■ **WHAT THE TASK REQUIRES**
Rewrite the data as a numbered list, starting at the first line and stopping after the line that contains "Präventionsstrategien zu entwickeln, die", and leave out any blank lines.

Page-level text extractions
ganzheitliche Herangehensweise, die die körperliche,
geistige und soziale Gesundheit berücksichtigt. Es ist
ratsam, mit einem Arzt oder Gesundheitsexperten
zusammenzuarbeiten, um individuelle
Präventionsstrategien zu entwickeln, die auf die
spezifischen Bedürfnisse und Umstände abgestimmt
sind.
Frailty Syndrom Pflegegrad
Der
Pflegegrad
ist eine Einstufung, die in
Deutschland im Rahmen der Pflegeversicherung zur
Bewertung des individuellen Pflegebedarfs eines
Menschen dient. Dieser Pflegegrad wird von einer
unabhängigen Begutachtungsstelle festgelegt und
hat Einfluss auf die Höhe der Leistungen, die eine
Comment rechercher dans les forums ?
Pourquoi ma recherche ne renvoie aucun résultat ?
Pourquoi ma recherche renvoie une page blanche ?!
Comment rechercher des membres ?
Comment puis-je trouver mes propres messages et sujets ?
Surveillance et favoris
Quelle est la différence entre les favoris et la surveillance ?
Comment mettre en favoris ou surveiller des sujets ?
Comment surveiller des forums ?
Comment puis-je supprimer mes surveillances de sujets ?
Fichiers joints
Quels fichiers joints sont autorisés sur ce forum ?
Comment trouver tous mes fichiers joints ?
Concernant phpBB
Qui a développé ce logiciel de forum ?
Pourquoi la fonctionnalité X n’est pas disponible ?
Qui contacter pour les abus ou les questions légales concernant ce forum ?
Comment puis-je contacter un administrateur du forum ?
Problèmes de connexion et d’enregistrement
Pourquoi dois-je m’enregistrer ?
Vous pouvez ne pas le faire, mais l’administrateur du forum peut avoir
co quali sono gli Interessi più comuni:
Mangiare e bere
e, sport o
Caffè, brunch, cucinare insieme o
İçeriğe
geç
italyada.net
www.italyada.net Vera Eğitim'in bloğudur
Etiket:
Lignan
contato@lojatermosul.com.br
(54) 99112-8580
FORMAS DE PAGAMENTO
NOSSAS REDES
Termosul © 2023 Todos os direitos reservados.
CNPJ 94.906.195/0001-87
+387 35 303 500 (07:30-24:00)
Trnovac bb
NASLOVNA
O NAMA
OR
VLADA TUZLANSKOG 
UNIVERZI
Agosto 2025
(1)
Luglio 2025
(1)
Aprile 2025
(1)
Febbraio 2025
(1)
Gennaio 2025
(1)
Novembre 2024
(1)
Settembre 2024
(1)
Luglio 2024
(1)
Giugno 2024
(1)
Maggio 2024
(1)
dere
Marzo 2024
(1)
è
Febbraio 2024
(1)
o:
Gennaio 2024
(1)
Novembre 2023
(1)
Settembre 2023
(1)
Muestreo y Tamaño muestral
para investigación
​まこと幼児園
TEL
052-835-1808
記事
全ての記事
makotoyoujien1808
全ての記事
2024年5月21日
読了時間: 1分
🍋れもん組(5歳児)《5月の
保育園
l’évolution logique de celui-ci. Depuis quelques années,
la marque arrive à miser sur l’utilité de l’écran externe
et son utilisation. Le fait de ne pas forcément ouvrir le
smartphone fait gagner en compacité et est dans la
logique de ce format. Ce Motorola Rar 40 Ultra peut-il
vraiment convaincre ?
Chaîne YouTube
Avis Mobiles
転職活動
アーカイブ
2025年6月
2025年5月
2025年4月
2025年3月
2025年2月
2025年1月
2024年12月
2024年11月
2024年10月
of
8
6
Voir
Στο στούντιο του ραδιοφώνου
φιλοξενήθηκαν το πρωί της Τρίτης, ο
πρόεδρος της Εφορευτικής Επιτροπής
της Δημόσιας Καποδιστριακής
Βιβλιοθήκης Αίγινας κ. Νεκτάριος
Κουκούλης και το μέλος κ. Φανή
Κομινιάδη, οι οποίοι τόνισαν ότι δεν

■ **RESPONSE FOR THIS EXERCISE**
1. ganzheitliche Herangehensweise, die die körperliche,
2. geistige und soziale Gesundheit berücksichtigt. Es ist
3. ratsam, mit einem Arzt oder Gesundheitsexperten
4. zusammenzuarbeiten, um individuelle
5. Präventionsstrategien zu entwickeln, die auf die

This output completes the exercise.